Central & Eastern Europe
The war in Ukraine has also led to impairment and write-downs of goodwill allocated to the Central & Eastern Europe region, including the goodwill related to our business in Ukraine. In total, write-downs of goodwill in Central & Eastern Europe amounts to approximately DKK 700m and will be included in special items.

We assume that we will be able to resume production at our breweries in Ukraine when the situation in the country stabilises. However, due to the extraordinary nature of the situation, there will be changes to the accounting treatment of profit and loss from the business.

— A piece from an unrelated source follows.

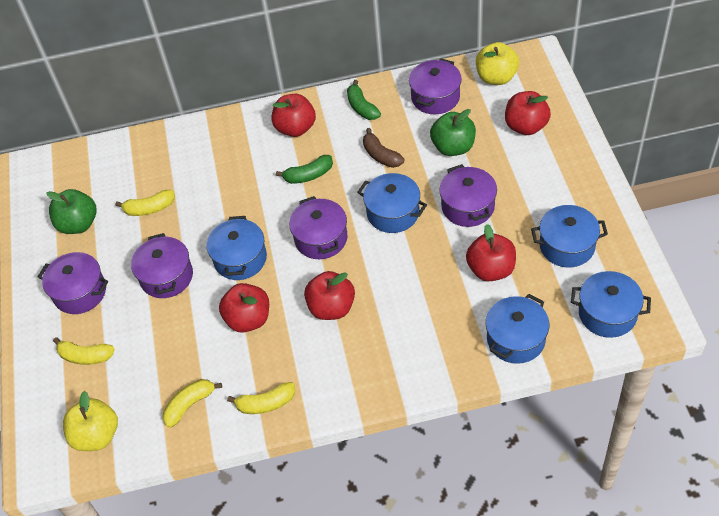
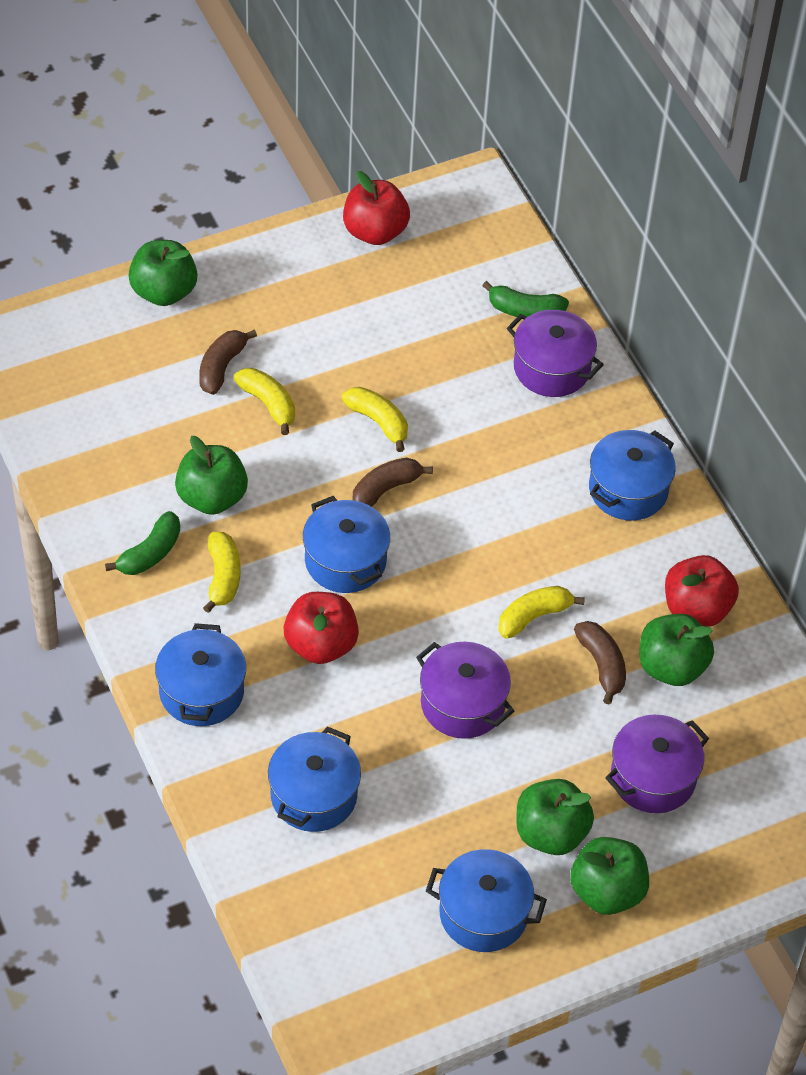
brown banana: [363,128,404,168] = 1 -> [199,330,257,395] [352,458,433,507] [574,621,626,704] = 3
green apple: [46,189,97,234] [430,109,476,156] = 2 -> [128,240,198,306] [175,436,248,515] [516,779,594,855] [570,837,649,915] [639,614,714,686] = 5
purple pot: [38,252,108,314] [131,233,193,298] [289,196,347,259] [409,58,462,114] [439,164,497,227] = 5 -> [416,642,514,739] [507,310,604,397] [605,715,709,813] = 3
red apple: [219,283,269,333] [272,94,316,137] [304,271,355,320] [466,224,516,281] [505,91,551,135] = 5 -> [284,592,359,664] [343,171,410,245] [665,555,739,627] = 3
yellow apple: [63,391,118,451] [476,42,519,85] = 2 -> none = 0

Any volume sold and revenue generated in Ukraine after 24 February will continue to be included in the regional figures, while the related operating result will be reported at DKK 0 until a consistent level of operations is resumed. As we continue to incur fixed costs, including salaries to employees, the business in Ukraine is expected to be loss-making, which will be reported in special items.

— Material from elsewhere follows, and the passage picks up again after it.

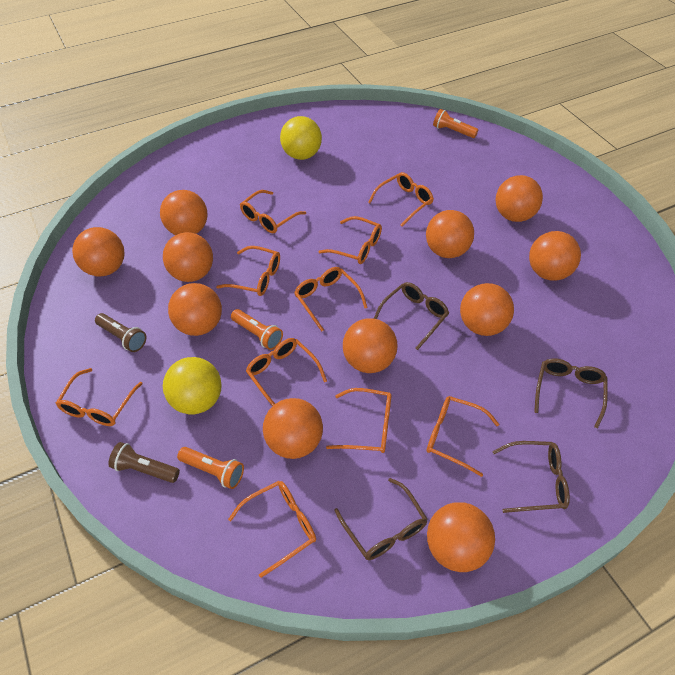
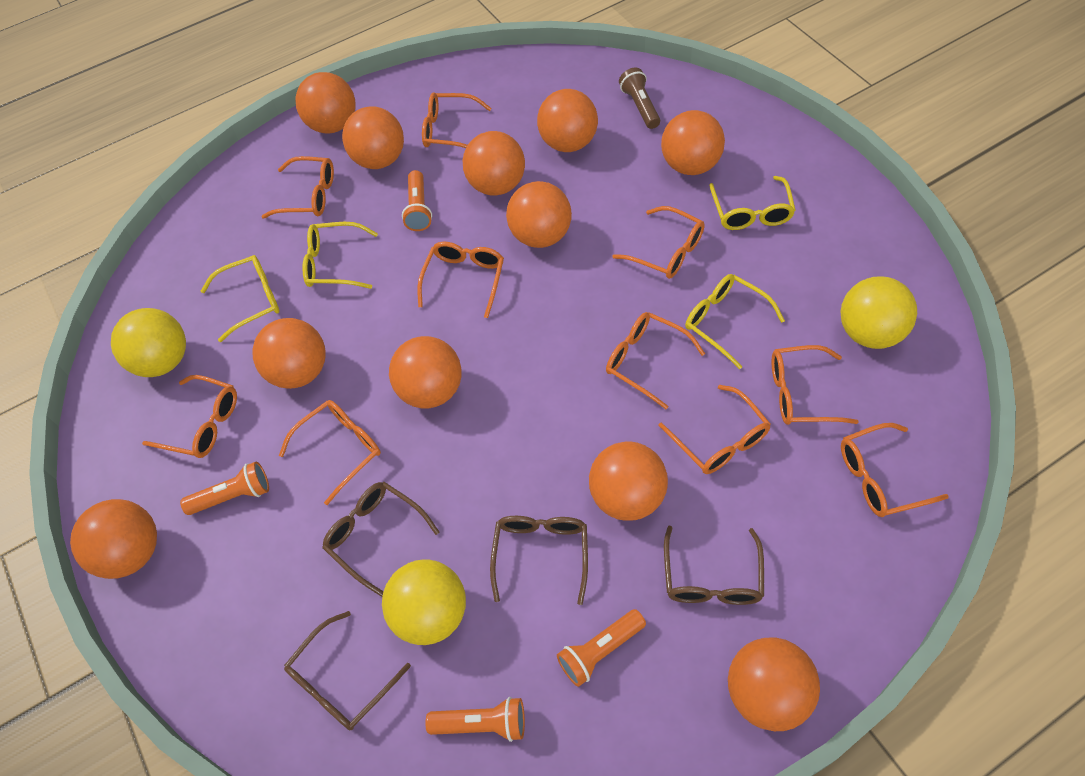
brown flashlight: [95,313,146,352] [108,442,180,483] = 2 -> [619,68,660,129] = 1
orange flashlight: [177,447,244,489] [231,309,283,350] [433,109,478,138] = 3 -> [180,462,269,515] [402,170,432,231] [425,697,525,742] [557,609,646,687] = 4
yellow ball: [163,357,222,415] [280,116,322,160] = 2 -> [111,308,186,377] [382,559,466,645] [840,277,917,349] = 3
yellow glasses: none = 0 -> [201,255,280,342] [303,222,378,289] [685,274,785,369] [709,176,796,230] = 4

A significant number of customers and sales outlets in Ukraine have been negatively impacted by the war. Consequently, impairments of doubtful trade receivables, obsolete inventories and commercial assets will be recognised in special items at around DKK 300m.

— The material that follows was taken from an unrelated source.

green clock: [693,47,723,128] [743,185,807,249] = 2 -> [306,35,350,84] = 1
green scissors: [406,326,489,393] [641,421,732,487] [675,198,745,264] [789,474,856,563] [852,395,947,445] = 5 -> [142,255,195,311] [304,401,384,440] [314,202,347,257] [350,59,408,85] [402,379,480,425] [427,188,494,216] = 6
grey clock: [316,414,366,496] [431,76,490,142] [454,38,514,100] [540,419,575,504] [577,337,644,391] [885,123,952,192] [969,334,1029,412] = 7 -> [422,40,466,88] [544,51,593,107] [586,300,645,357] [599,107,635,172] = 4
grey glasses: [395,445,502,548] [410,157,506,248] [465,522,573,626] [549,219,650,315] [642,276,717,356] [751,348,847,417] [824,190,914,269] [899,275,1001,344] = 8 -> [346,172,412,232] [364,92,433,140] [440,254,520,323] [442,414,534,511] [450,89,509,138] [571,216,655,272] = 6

In 2021, the business in Ukraine generated volumes of 6.5m hl, revenue of DKK 2.0bn and operating profit of DKK 445m.

Group financial position
The Group’s financial position and liquidity remain very strong, despite the reclassification of our business in Russia. The write-down of the net assets related to the business in Russia is non-cash and will therefore not impact the Group’s cash position. At year-end 2021, net interest-bearing debt/EBITDA was 1.24x. Based on the restated figures excluding Russia, net interest-bearing debt/EBITDA at year-end 2021 would have been approximately 1.37x, well under our financial leverage target of below 2x.

Restated figures
In 2021, reported operating profit for the Group was DKK 10,862m. Excluding the Russian business, the restated operating profit was approximately DKK 10,129m.

In connection with the Q1 trading statement on 28 April, we will provide restated 2021 figures excluding the Russian business, including full-year and half-year income statement for the Group and quarterly figures for the Central & Eastern Europe region.

2022 earnings expectation

On 9 March, the Group suspended its outlook for 2022 due to the very high uncertainty related to Ukraine and Russia and the possible indirect impact on the rest of the Group.

Following the decision to divest the Russian business and the subsequent changes to the accounting treatment of this business, the interim changes to the accounting treatment of the business in Ukraine as described above, and further transparency on the indirect consequences from higher input costs, the Group is now able to reinstate its full-year guidance.

Based on the restated 2021 operating profit of DKK 10,129m, which excludes the business in Russia, and including operating profit of DKK 0 from Ukraine from 24 February 2022, we now expect:

  • Organic operating profit development of around -5% to +2%.

Fully excluding the Ukrainian business in 2021 and 2022, the above guidance would change to:

  •  Organic operating profit development of around -1% to +7%.

It must be emphasised that the earnings expectation is significantly more uncertain than usual, as

the development of the war in Ukraine; continued uncertainty on input costs; the COVID-19 pandemic, including possible government actions, particularly in China; consumer sentiment; and the macroeconomic development may have significant implications for business performance during the remainder of the year.

Based on the spot rates at 20 April, we assume a translation impact of around DKK +400m for 2022.

Other relevant assumptions are:

  • Financial expenses, excluding currency losses or gains, are expected to be around DKK 550-600m.
  • The reported effective tax rate is expected to be around 22-23%.
  • Capital expenditure at constant currencies is expected to be around DKK 4.5bn.

Further details will be provided in connection with the Q1 2022 trading statement, which will be published on 28 April at 8.00 a.m. (CET).